Electronic Design Automation

Electronic design automation (EDA) is the category of tools for designing and producing electronic systems ranging from printed circuit boards (PCBs) to integrated circuits. This is sometimes referred to as ECAD (electronic computer-aided design) or just CAD.

The term EDA is also used as an umbrella term for computer-aided engineering, computer-aided design and computer-aided manufacturing of electronics in the discipline of electrical engineering. The segments of the industry that must use EDA are chip designers at semiconductor companies. Large chips are too complex to be designed by hand. EDA for electronics has rapidly increased in importance with the continuous scaling of semiconductor technology. EDA tools are also used for programming design functionality into FPGAs.

Before EDA, integrated circuits were designed by hand and manually laid out. Some advanced shops used geometric software to generate the tapes for the Gerber photoplotter, but even those copied digital recordings of mechanically-drawn components. The process was fundamentally graphic, with the translation from electronics to graphics done manually. By the mid-70s, developers had started to automate the design and not just the drafting. The first placement and routing (place and route) tools were developed. The proceedings of the Design Automation Conference cover much of this era.

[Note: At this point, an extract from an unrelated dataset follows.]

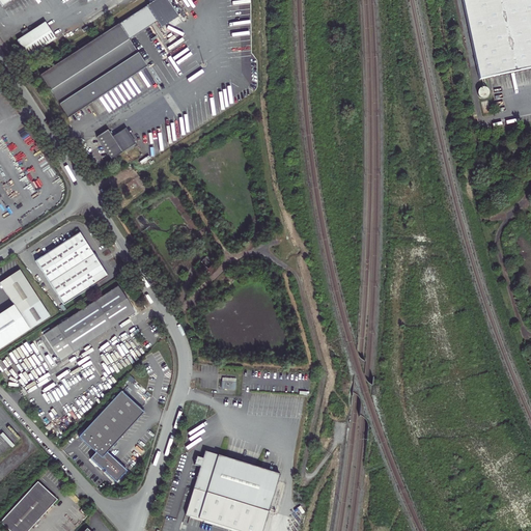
[(0,0),(0,8),(12,0),(82,0),(84,3),(88,0),(0,0)]
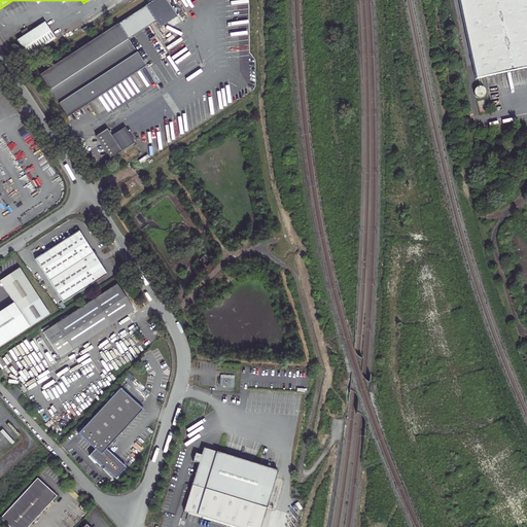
[(526,0),(456,0),(473,80),(526,68),(526,0)]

The next era began more or less with the publication of ‘Introduction to VLSI Systems’ by Carver Mead and Lynn Conway in 1980. This groundbreaking text advocated chip design with programming languages that compiled to silicon. The immediate result was a hundredfold increase in the complexity of the chips that could be designed, with improved access to design verification tools that used logic simulation. Often the chips were not just easier to lay out but more correct as well, because their designs could be simulated more thoroughly before construction. The earliest EDA tools were produced academically, and were in the public domain. One of the most famous was the ‘Berkeley VLSI Tools Tarball’, a set of UNIX utilities used to design early VLSI systems. Another crucial development was the formation of MOSIS, a consortium of universities and fabricators that developed an inexpensive way to train student chip designers by producing real integrated circuits. The basic idea was to use reliable, low-cost, relatively low-technology IC processes and pack a large number of projects per wafer, with just a few copies of each projects’ chips. Cooperating fabricators either donated the processed wafers, or sold them at cost, finding the program helpful for their own long-term growth.

1981 marked the beginning of EDA as an industry. For many years, the larger electronic companies, such as Hewlett Packard, Tektronix and Intel, had pursued EDA internally. In 1981, managers and developers spun out of these companies to concentrate on EDA as a business. Daisy Systems, Mentor Graphics and Valid Logic Systems were all founded around this time, and collectively referred to as DMV. Within a few years there were many companies specializing in EDA, each with a slightly different emphasis.

In 1986, Verilog, a popular high-level design language, was first introduced as a hardware description language by Gateway. In 1987, the US Department of Defense funded the creation of VHDL as a specification language. Simulators quickly followed these introductions permitting direct simulation of chip designs—executable specifications. In a few more years, back-ends were developed to perform logic synthesis. Many of the EDA companies acquire small companies with software or other technology that can be adapted to their core business. Most of the market leaders are rather incestuous amalgamations of many smaller companies. This trend is helped by the tendency of software companies to design tools as accessories that fit naturally into a larger vendor’s suite of programs. (On digital circuitry, many new tools incorporate analog design and mixed systems. This is happening because there is now a trend to place entire electronic systems on a single chip.)

Current digital flows are extremely modular. The front ends produce standardized design descriptions that compile into invocations of ‘cells’, without regard to the cell technology. Cells implement logic or other electronic functions, using a particular integrated circuit technology. Fabricators generally provide libraries of components for their production processes, with simulation models that fit standard simulation tools. Analog EDA tools are much less modular, since many more functions are required, they interact more strongly, and the components are less ideal.